» Written tasks:
1. Answer these questions using the text on the Giants' offseason.
(a) How many years long were the contracts for the Giants' two highest-priced signings this offseason?
(b) About how much dead cap did the Giants take on for the 2019 season?
(c) What job did Joe Judge hold before becoming the Giants' head coach?
2. Rewrite the passage of the text on the Giants' offseason from "After taking on" to "retooling their defense.", substituting "rebuilding" for "retooling".
— START OF Provided text —
The New York Giants have taken a brand new approach when it comes to their salary cap so far during the early days of the 2020 free agency legal tampering period. In past years, the Giants have prorated their free agent signings (in-house and from other teams) with a small roster bonus upon signing. Under the old strategy, the Giants assigned smaller cap hits to these players in the first year of their contract with guaranteed money spread out throughout the duration of the contract (that would result in dead cap if the players were cut in future years). This offseason, they signed several free agents to shorter contracts (three years to be exact for their two highest-priced signings) and they handed big roster bonuses out with each contract — front-loading the cap for the 2020 season. This will give the Giants flexibility to release these players later in their contract if they do not live up to their price tag.
After taking on nearly $30 million in “dead cap” for the 2019 season (as a result of trading Odell Beckham Jr., Olivier Vernon, Damon Harrison, and Eli Apple), almost all of it (with the exception of the remaining guarantees on Janoris Jenkins’ contract) is off the books heading into free agency this offseason. The time to find franchise players to build around Jones and Saquon Barkley is now and that’s exactly what the Giants have done in the early stages of free agency — specifically retooling their defense.
First-year head coach Joe Judge will make the jump from New England Patriots special teams coordinator to Giants head coach, but to the surprise of many, he will do it under the watch of general manager Dave Gettleman. This development came as a surprise to some because Gettleman was hired at the same time as Shurmur. However, if you dig back through ownership’s original plan after hiring Gettleman, and the complete roster turnover the team has undergone in the first two years (Giants should have approximately $85 million in 2020 cap space after early offseason cuts), it’s easier to understand why the oft-criticized general manager will get another chance.
However, the transformation of the Giants’ roster for the 2020 season (and beyond) hasn’t gotten started just yet. Between the upcoming 2020 NFL Combine, the free agency period soon after, and the 2020 NFL Draft, the Giants roster will look a lot different than it does now. As we move through the entire offseason, this hub — offseason central — will aim to serve as a landing point for all things related to the Giants offseason.
— END OF Provided text —
— START OF Supplied records —
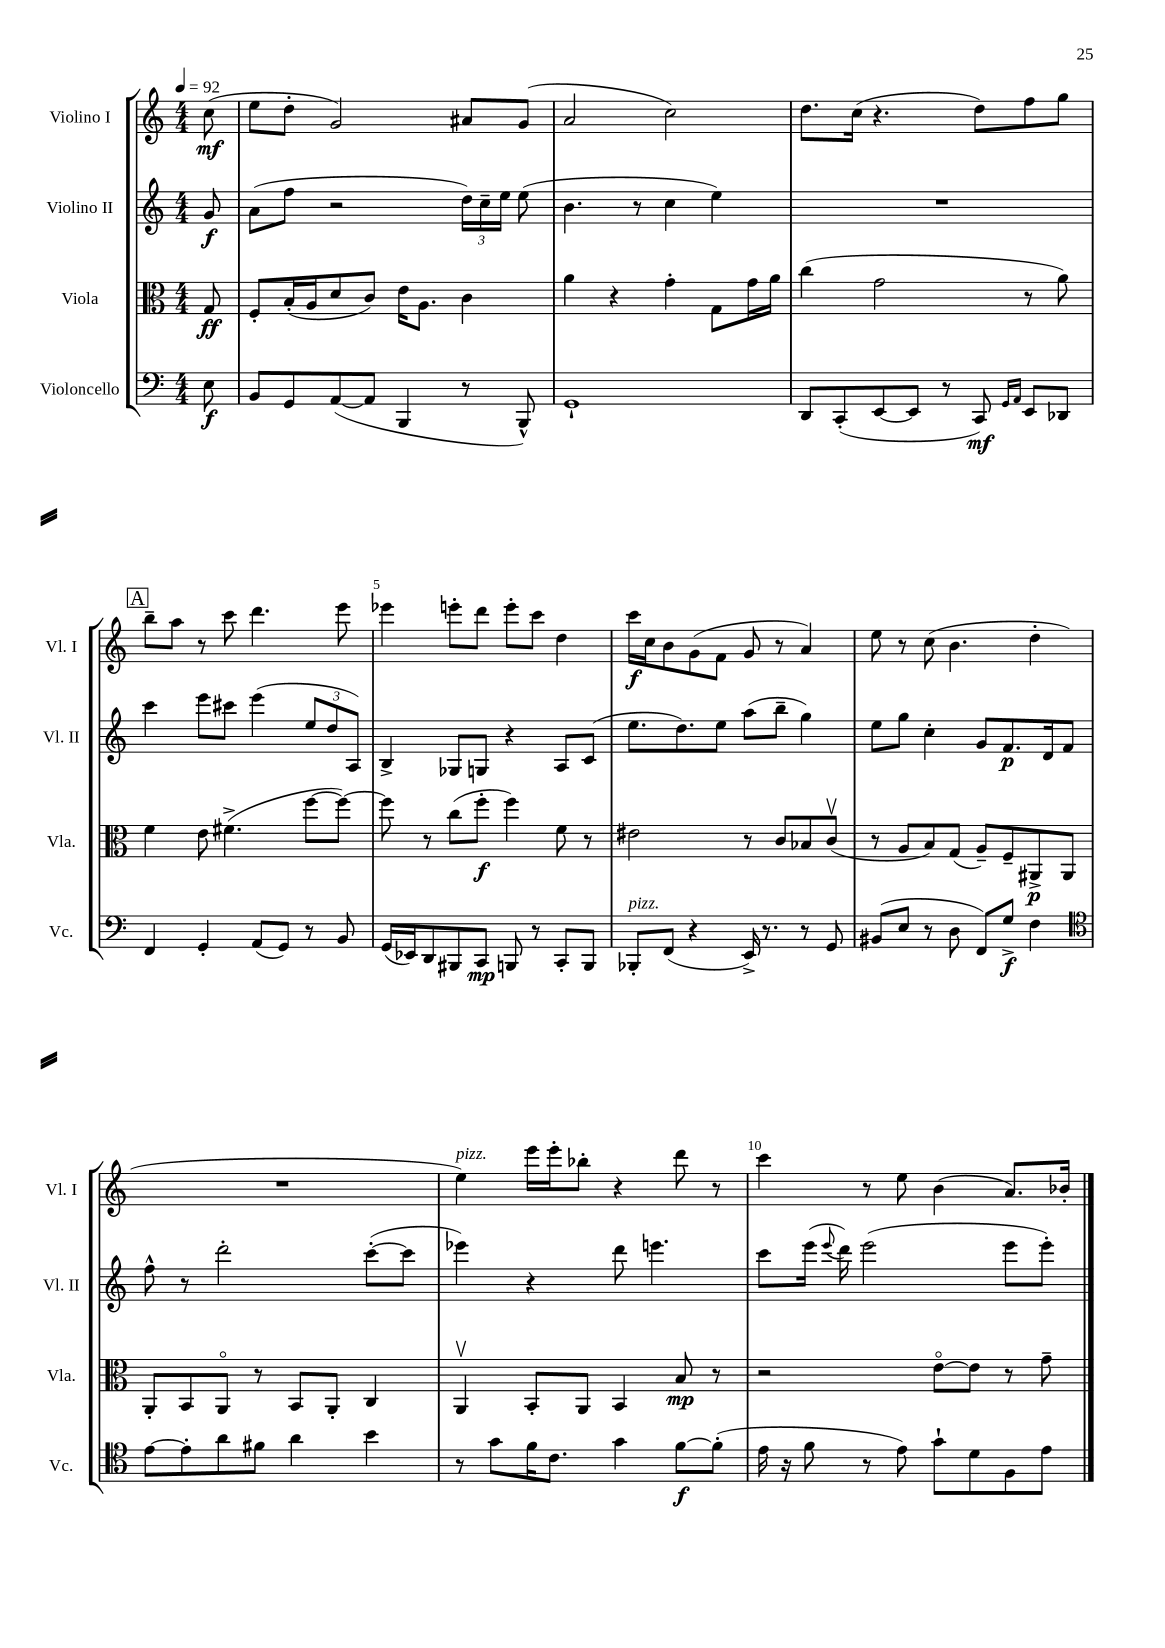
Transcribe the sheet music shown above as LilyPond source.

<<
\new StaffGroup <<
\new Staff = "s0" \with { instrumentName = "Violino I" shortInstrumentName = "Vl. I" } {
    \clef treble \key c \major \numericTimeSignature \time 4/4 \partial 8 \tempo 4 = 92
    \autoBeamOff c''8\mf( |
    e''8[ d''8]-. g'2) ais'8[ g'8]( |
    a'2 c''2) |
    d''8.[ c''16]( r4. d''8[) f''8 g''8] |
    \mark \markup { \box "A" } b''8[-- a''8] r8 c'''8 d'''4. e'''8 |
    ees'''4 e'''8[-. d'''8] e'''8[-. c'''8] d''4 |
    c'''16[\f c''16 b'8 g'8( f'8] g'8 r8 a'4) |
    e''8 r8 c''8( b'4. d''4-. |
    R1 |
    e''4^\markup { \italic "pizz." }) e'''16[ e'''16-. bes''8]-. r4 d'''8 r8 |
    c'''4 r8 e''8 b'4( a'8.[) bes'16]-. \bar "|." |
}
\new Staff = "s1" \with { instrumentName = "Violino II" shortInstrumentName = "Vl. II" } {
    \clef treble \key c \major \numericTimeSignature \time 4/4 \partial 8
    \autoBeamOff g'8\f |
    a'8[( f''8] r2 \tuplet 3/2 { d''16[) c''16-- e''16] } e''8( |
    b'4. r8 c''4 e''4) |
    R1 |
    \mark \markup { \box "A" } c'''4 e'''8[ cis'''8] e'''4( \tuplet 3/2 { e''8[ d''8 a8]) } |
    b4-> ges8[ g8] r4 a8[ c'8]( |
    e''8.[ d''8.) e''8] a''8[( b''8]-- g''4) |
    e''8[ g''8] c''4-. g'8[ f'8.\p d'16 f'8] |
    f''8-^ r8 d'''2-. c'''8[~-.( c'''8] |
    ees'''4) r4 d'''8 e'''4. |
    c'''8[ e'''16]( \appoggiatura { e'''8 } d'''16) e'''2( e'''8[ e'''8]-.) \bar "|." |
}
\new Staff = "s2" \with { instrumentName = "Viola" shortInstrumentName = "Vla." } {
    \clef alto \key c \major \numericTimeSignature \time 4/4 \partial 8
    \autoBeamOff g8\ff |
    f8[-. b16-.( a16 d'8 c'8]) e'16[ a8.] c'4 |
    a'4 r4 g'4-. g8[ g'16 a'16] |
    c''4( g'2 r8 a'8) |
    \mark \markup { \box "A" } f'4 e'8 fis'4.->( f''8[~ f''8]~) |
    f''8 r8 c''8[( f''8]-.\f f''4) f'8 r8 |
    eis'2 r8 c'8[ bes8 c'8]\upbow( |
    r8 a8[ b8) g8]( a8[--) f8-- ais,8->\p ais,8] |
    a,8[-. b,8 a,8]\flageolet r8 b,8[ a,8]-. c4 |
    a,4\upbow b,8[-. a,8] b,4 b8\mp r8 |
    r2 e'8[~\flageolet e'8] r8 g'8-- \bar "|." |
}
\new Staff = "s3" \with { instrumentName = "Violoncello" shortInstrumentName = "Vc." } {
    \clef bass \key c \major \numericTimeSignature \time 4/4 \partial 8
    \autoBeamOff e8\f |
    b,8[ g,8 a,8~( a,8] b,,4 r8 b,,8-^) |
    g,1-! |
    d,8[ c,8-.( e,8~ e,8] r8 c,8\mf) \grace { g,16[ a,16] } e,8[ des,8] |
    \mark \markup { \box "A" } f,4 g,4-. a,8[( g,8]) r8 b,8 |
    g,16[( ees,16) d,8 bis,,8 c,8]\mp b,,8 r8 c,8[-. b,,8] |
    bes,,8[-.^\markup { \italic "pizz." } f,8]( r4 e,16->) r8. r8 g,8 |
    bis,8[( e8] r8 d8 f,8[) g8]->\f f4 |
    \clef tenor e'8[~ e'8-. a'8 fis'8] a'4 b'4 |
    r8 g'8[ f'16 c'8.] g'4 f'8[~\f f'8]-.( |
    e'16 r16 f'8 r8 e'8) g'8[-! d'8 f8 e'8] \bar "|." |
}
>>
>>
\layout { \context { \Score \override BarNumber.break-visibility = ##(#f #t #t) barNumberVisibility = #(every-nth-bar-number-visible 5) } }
— END OF Supplied records —
» Response list:
1.
(a) Three years.
(b) Nearly $30 million.
(c) Special teams coordinator for the New England Patriots.

2.
After taking on nearly $30 million in “dead cap” for the 2019 season (as a result of trading Odell Beckham Jr., Olivier Vernon, Damon Harrison, and Eli Apple), almost all of it (with the exception of the remaining guarantees on Janoris Jenkins’ contract) is off the books heading into free agency this offseason. The time to find franchise players to build around Jones and Saquon Barkley is now and that’s exactly what the Giants have done in the early stages of free agency — specifically rebuilding their defense.